UK’s sluggish economy takes its toll on jobs market
Published 17/08/2011 | 14:23
Britain's sluggish economic recovery is taking its toll on the labour market, official figures showed today, as unemployment unexpectedly rose for the first time in six months.
The country's jobless rate stood at 2.49 million or 7.9pc between April and June, the Office for National Statistics said, after the total number of unemployed increased by 38,000.
The increase was the largest since May 2009 and the first since January, while economists had expected a fall of around 10,000.
Within the figures, the number of unemployed women hit levels not seen in more than 23 years, while youth unemployment covering the ages between 16 and 24 moved closer to the politically sensitive one million marker at 949,000 or 20.2pc, up 0.2pc from the three months to March.
Elsewhere, the number of people claiming Jobseeker's Allowance (JSA) showed the biggest monthly rise in more than two years, increasing by 37,100 to 1.56 million people.
The figures prompted calls for Chancellor George Osborne to reconsider his tough programme of public sector spending cuts - which includes hundreds of thousands of job losses across the UK.
The Chancellor is banking on a healthy private sector to pick up the slack in the economy but recent figures showing sluggish 0.2% growth in the second quarter have raised fears over the strength of the recovery.
Dave Prentis, general secretary of the public service trade union Unison, said the Government's "savage" cuts have ended opportunities in the public sector and the private sector is struggling to withstand the economic downturn.
He said: "The Government's economic strategy is in tatters. They need to stop the cuts and restore hope by planning for growth."
Stephen Timms, Labour's shadow employment minister said the Government was creating a vicious circle by cutting "too far and too fast".
The Chancellor admitted the figures were disappointing but not "entirely unexpected".
He said: "There is some good news that employment, those in work, is still going up.
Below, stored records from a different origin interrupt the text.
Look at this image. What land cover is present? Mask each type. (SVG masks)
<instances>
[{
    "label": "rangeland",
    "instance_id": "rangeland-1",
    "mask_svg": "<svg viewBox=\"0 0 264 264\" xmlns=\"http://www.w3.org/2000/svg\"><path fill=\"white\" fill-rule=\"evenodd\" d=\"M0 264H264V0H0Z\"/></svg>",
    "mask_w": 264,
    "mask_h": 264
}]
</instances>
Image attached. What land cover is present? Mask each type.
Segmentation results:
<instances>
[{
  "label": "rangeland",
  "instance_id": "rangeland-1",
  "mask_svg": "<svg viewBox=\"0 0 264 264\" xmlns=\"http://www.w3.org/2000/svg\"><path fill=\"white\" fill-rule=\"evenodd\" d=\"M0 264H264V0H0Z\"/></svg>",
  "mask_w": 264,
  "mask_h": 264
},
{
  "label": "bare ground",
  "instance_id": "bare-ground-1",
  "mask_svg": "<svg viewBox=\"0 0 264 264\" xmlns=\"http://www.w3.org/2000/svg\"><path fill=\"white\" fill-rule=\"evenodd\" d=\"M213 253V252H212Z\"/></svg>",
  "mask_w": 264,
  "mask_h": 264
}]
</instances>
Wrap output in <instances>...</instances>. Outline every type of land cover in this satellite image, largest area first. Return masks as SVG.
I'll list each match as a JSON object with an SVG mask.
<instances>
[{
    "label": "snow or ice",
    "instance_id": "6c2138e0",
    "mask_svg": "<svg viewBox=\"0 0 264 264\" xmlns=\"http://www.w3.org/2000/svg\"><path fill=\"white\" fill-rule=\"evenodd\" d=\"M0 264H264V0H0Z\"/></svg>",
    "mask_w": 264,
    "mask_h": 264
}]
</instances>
We are creating jobs in this economy as well as jobs being lost."
Average earnings increased by 2.6pc in the year to June, up by 0.3pc over the previous month.
While this was the largest rise since April last year, the increase in average wages was driven by a bumper period for private sector bonuses and still falls far behind the high rate of inflation, which stood at 4.2pc in June and increased to 4.4pc in July.